All reactions were performed in a buffer containing 25 mM HEPES, 50 mM NaCl (pH 7.0) at a total volume of 50 μl. Protein (1 mM) was mixed with 0.5 mM double-stranded fluorescein-labeled DNA (18ADT10A) and 2.5 μM single-stranded DNA (18-nucleotide sense DNA), and the mixture was then added to the mix of buffer described above containing 5 mM ATP and 5 mM MgCl2. The reaction mixture was incubated at 25°C for 1 h. EDTA was used at a final concentration of 20 μM to stop the reaction. Aliquots of 10 μl were loaded in a 12% bisacrylamide gel (30%) (19:1) using 6× loading dye (0.25% xylene cyanol FF, 30% glycerol). For the densitometry and analysis of the bands, a Gel Doc EZ imager was used, together with the automatic lane and band detection tool. Lane background subtraction, white illumination, and an activation time of 300 s were used for the analysis.

scDNA nicking assay.

Supercoiled DNA (scDNA) nicking activity for Rep68 was assayed as described previously (14). Briefly, assays were performed in 30-μl reaction mixtures containing 30 mM HEPES-KOH (pH 7.5), 7 mM MgCl2, 0.5 mM dithiothreitol, 4 mM ATP, 40 mM creatine phosphate (Sigma), and 1 μg creatine phosphokinase (Sigma) in 15 mM (final concentration) NaCl. One hundred nanograms of supercoiled plasmid DNA and 200 ng of purified His-Rep68 (or mutants) were added to the reaction mixtures. All samples were incubated for 1 h at 37°C; the reaction was terminated by adding 10 μl of stop reaction mixture (proteinase K [1.2 μg/μl], 0.5% SDS, 30 mM EDTA, pH 7.5) and incubating for 1 h at 37°C. Samples were resolved in a 1% agarose gel (1× Tris-acetate-EDTA [TAE]), which was subsequently stained with ethidium bromide (0.3 μg/ml) in 1× TAE. The plasmids carrying scDNA used in this assay were pRVK (which contains AAVS1 from nucleotides 1 to 3536) and a mutated version containing a mutant trs sequence (42).

Western blotting.

Proteins were extracted from cells transfected and infected as described above for the replication assays. Cells were lysed in radioimmunoprecipitation assay buffer, and the cleared lysate was run on a 12% acrylamide gel. The proteins were transferred onto a nitrocellulose membrane (GE Healthcare) and immunoblotted using anti-Rep antibody (1/100 dilution; clone 303.9; Progen), anti-Cap antibody (1/500 dilution; clone B1; American Research Products), and anti-HSP90 antibody (polyclonal, 1/5,000 dilution; Santa Cruz).
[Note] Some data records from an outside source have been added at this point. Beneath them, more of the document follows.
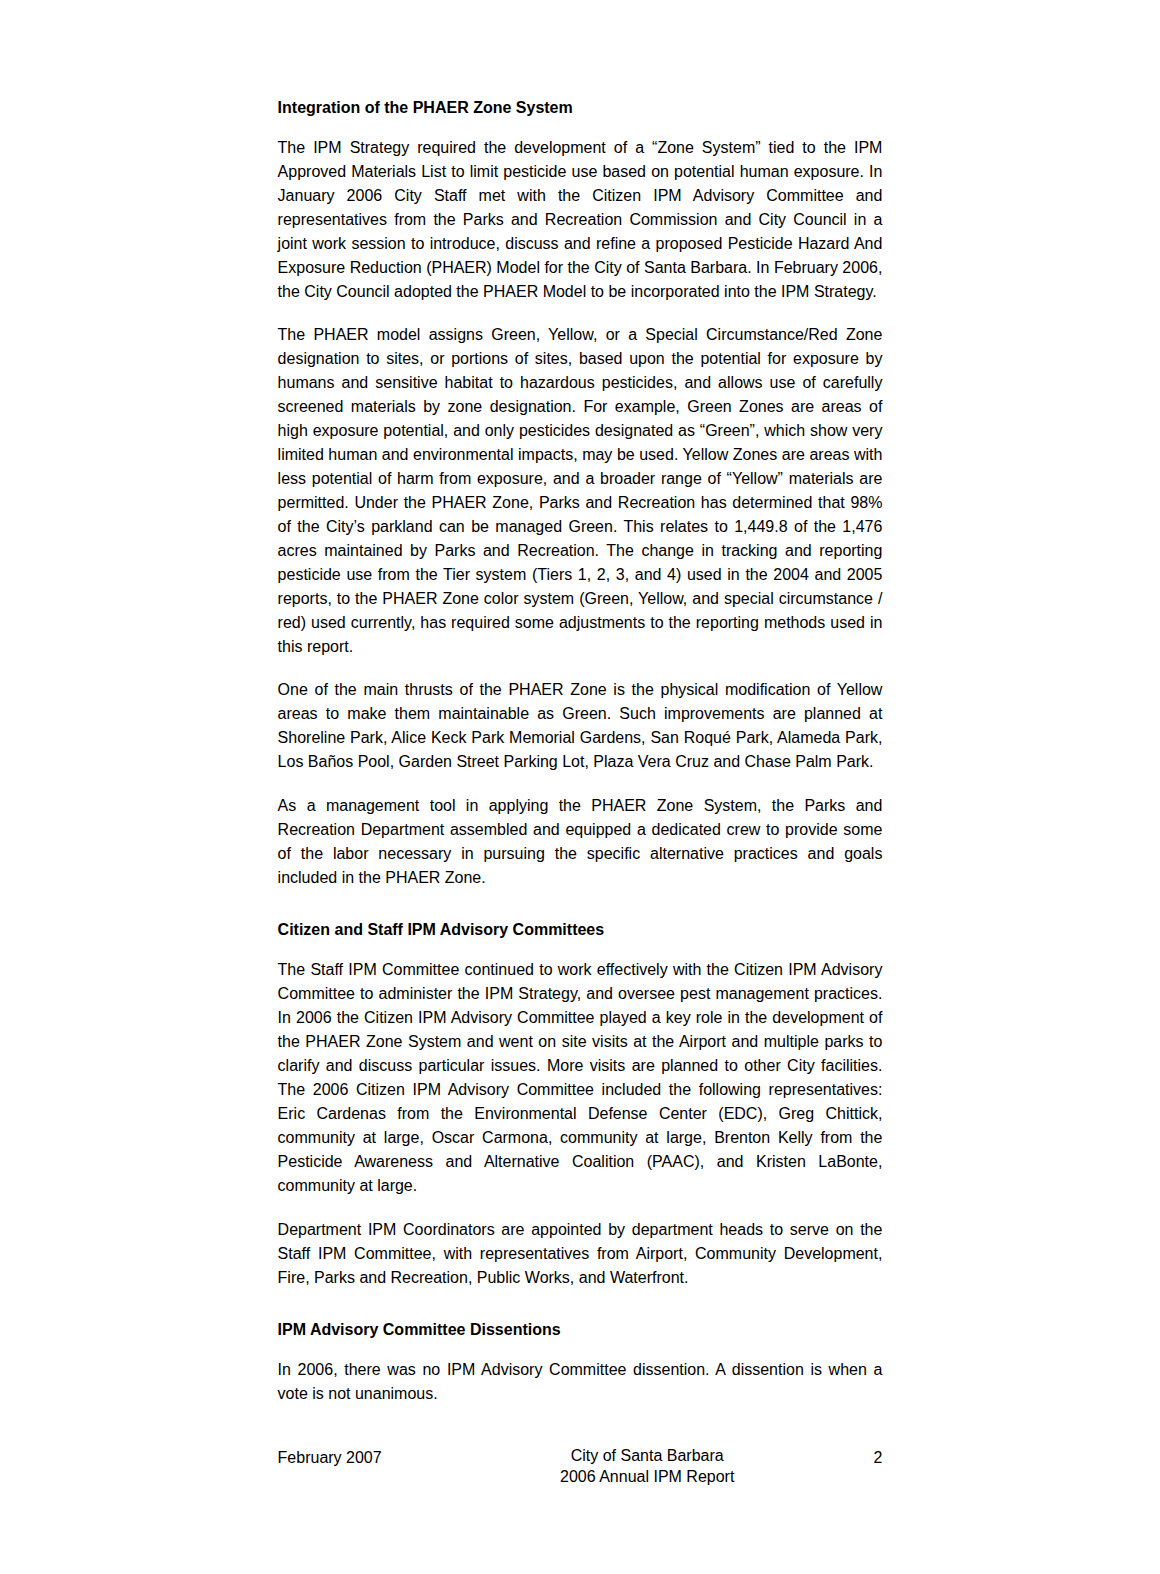Integration of the PHAER Zone System
The IPM Strategy required the development of a “Zone System” tied to the IPM Approved Materials List to limit pesticide use based on potential human exposure. In January 2006 City Staff met with the Citizen IPM Advisory Committee and representatives from the Parks and Recreation Commission and City Council in a joint work session to introduce, discuss and refine a proposed Pesticide Hazard And Exposure Reduction (PHAER) Model for the City of Santa Barbara. In February 2006, the City Council adopted the PHAER Model to be incorporated into the IPM Strategy.
The PHAER model assigns Green, Yellow, or a Special Circumstance/Red Zone designation to sites, or portions of sites, based upon the potential for exposure by humans and sensitive habitat to hazardous pesticides, and allows use of carefully screened materials by zone designation. For example, Green Zones are areas of high exposure potential, and only pesticides designated as “Green”, which show very limited human and environmental impacts, may be used. Yellow Zones are areas with less potential of harm from exposure, and a broader range of “Yellow” materials are permitted. Under the PHAER Zone, Parks and Recreation has determined that 98% of the City’s parkland can be managed Green. This relates to 1,449.8 of the 1,476 acres maintained by Parks and Recreation. The change in tracking and reporting pesticide use from the Tier system (Tiers 1, 2, 3, and 4) used in the 2004 and 2005 reports, to the PHAER Zone color system (Green, Yellow, and special circumstance / red) used currently, has required some adjustments to the reporting methods used in this report.
One of the main thrusts of the PHAER Zone is the physical modification of Yellow areas to make them maintainable as Green. Such improvements are planned at Shoreline Park, Alice Keck Park Memorial Gardens, San Roqué Park, Alameda Park, Los Baños Pool, Garden Street Parking Lot, Plaza Vera Cruz and Chase Palm Park.
As a management tool in applying the PHAER Zone System, the Parks and Recreation Department assembled and equipped a dedicated crew to provide some of the labor necessary in pursuing the specific alternative practices and goals included in the PHAER Zone.
Citizen and Staff IPM Advisory Committees
The Staff IPM Committee continued to work effectively with the Citizen IPM Advisory Committee to administer the IPM Strategy, and oversee pest management practices. In 2006 the Citizen IPM Advisory Committee played a key role in the development of the PHAER Zone System and went on site visits at the Airport and multiple parks to clarify and discuss particular issues. More visits are planned to other City facilities. The 2006 Citizen IPM Advisory Committee included the following representatives: Eric Cardenas from the Environmental Defense Center (EDC), Greg Chittick, community at large, Oscar Carmona, community at large, Brenton Kelly from the Pesticide Awareness and Alternative Coalition (PAAC), and Kristen LaBonte, community at large.
Department IPM Coordinators are appointed by department heads to serve on the Staff IPM Committee, with representatives from Airport, Community Development, Fire, Parks and Recreation, Public Works, and Waterfront.
IPM Advisory Committee Dissentions
In 2006, there was no IPM Advisory Committee dissention. A dissention is when a vote is not unanimous.
February 2007
City of Santa Barbara
2006 Annual IPM Report
2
All antibodies were incubated in blocking buffer (5% nonfat dried milk in PBS containing 0.1% Tween 20). Images were acquired and analyzed using an ImageQuant apparatus (GE Healthcare).
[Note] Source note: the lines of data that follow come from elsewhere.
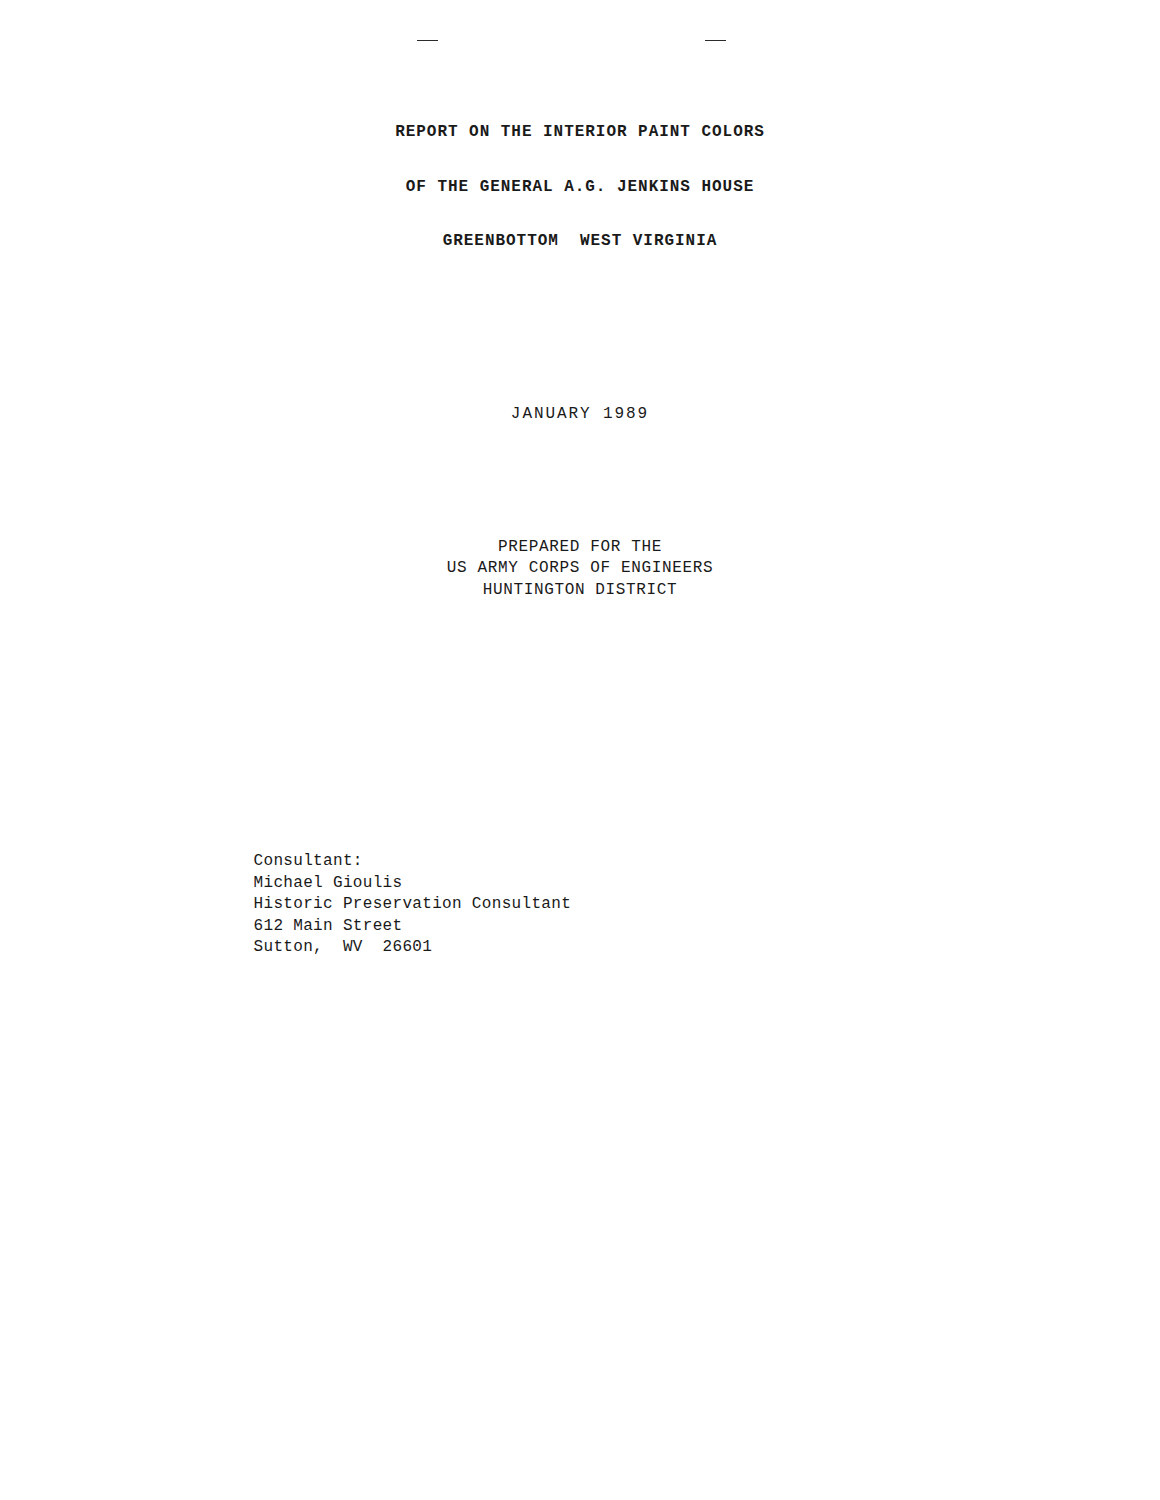REPORT ON THE INTERIOR PAINT COLORS
OF THE GENERAL A.G. JENKINS HOUSE
GREENBOTTOM WEST VIRGINIA
JANUARY 1989
PREPARED FOR THE
US ARMY CORPS OF ENGINEERS
HUNTINGTON DISTRICT
Consultant:
Michael Gioulis
Historic Preservation Consultant
612 Main Street
Sutton, WV 26601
Real-time quantitative RT-PCR.

293T cells were transfected and infected as described above for the replication assays. Total RNA was extracted using an RNeasy kit (Qiagen) after DNase I (Qiagen) treatment for 15 min at 37°C. Reverse transcription (RT) was performed using a high-capacity reverse transcription kit (Applied Biosystems). cDNA was quantified by real-time qPCR on an ABI Prism system (Applied Biosystems) using the TaqMan Universal PCR master mix (Life Technologies) and custom-designed primer-probe mixes (Eurofins). The following primers were used: p5 fw (5′-AACAAGGTGGTGGATGAGT-3′), p5 rv (5′-CGTTTACGCTCCGTGAGATT-3′), p19 fw (5′-TCACCAAGCAGGAAGTCAAAG-3′), p19 rv (5′-CCCGTTTGGGCTCACTTATATC-3′), p40 fw (5′-GGAAGCAAGGCTCAGAGAAA-3′), and p40 rv (5′-CCTCTCTGGAGGTTGGTAGATA-3′). The following probes were used: p5 (5′-FAM-ACGTGGTTGAGGTGGAGCATGAAT-TAM-3′), p19 (5′-FAM-ACGTGGTTGAGGTGGAGCATGAA-TAM-3′), and p40 (5′-FAM-AGGAAATCAGGACAACCAATCCCGT-TAM-3′), where FAM is 6-carboxyfluorescein and TAM is 6-carboxytetramethylrhodamine. Relative expression levels were determined by the ΔΔC threshold cycle (C) quantification method (43), using 18S rRNA (TaqMan predeveloped assay reagents, human 18S rRNA; Applied Biosystems) as a housekeeping reference gene.

RESULTS

Y224 forms hydrophobic interactions necessary for Rep68 oligomerization.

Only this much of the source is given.